## Activity:
Everything in the entries except the pictures should be repeated exactly.

+===+

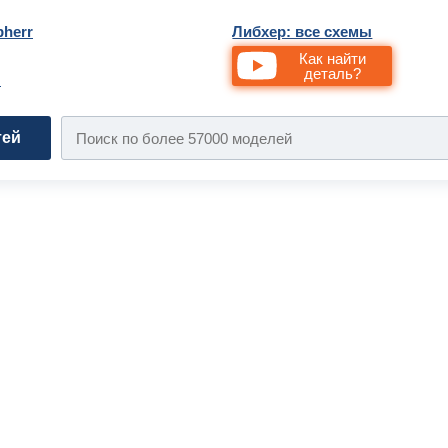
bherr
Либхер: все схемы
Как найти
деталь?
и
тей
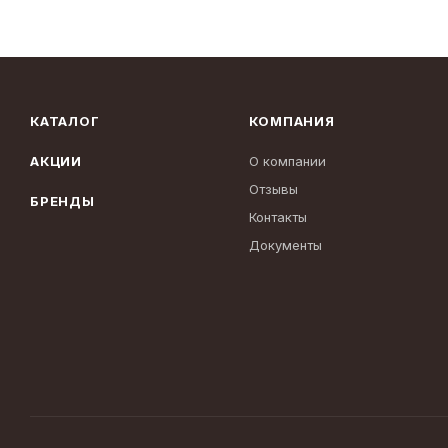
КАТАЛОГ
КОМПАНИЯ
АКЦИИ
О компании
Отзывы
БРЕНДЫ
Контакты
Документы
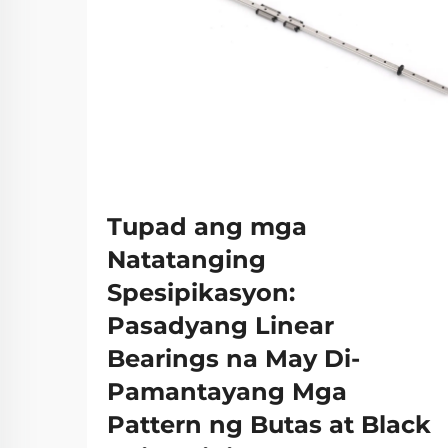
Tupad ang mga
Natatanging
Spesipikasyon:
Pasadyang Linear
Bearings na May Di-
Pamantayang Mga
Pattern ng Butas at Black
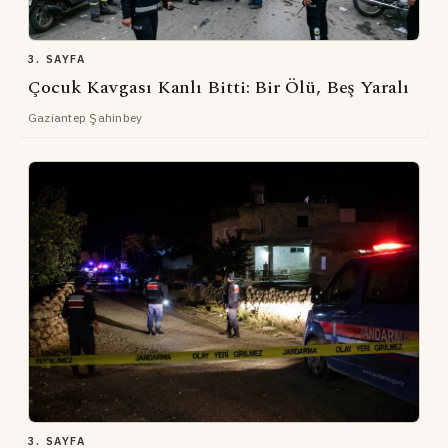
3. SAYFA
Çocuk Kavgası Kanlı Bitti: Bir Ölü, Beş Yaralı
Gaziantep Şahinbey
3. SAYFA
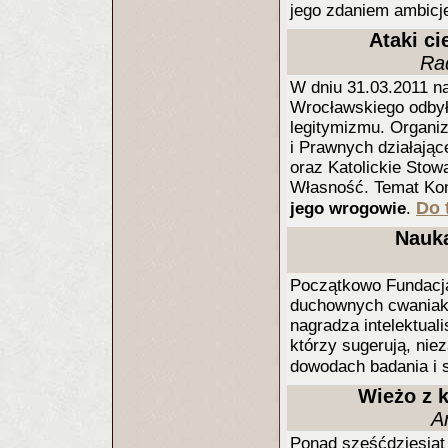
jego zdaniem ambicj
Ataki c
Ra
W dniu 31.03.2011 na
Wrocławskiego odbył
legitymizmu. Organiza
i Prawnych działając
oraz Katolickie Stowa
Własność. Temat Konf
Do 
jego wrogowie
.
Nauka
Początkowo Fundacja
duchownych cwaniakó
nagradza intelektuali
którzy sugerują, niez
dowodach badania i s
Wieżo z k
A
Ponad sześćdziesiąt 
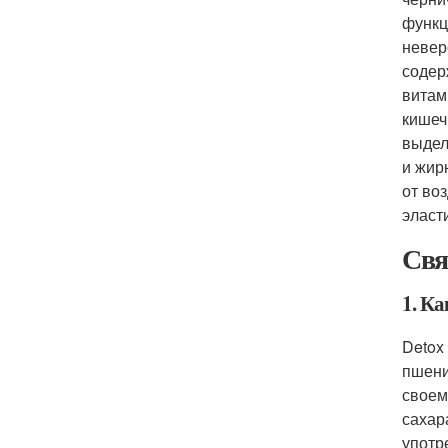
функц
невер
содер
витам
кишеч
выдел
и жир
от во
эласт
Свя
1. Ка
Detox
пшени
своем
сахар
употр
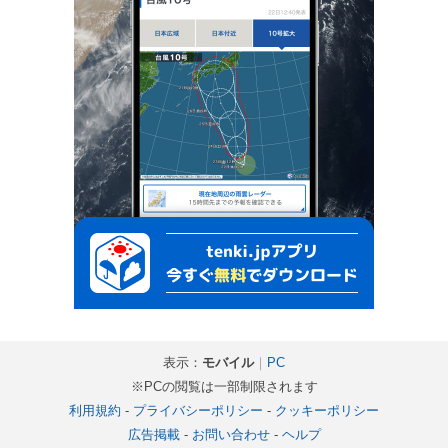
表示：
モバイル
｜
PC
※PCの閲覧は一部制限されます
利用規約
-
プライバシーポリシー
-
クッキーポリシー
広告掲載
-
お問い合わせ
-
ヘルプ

+===+

## Task result:
bherr
Либхер: все схемы
Как найти
деталь?
и
тей
КАТАЛОГ
КОМПАНИЯ
АКЦИИ
О компании
Отзывы
БРЕНДЫ
Контакты
Документы
Tupad ang mga
Natatanging
Spesipikasyon:
Pasadyang Linear
Bearings na May Di-
Pamantayang Mga
Pattern ng Butas at Black
3. SAYFA
Çocuk Kavgası Kanlı Bitti: Bir Ölü, Beş Yaralı
Gaziantep Şahinbey
3. SAYFA
jego zdaniem ambicj
Ataki c
Ra
W dniu 31.03.2011 na
Wrocławskiego odbył
legitymizmu. Organiza
i Prawnych działając
oraz Katolickie Stowa
Własność. Temat Konf
Do 
jego wrogowie
.
Nauka
Początkowo Fundacja
duchownych cwaniakó
nagradza intelektuali
którzy sugerują, niez
dowodach badania i s
Wieżo z k
A
Ponad sześćdziesiąt 
функц
невер
содер
витам
кишеч
выдел
и жир
от во
эласт
Свя
1. Ка
Detox
пшени
своем
сахар
употр
表示：
モバイル
｜
PC
※PCの閲覧は一部制限されます
利用規約
-
プライバシーポリシー
-
クッキーポリシー
広告掲載
-
お問い合わせ
-
ヘルプ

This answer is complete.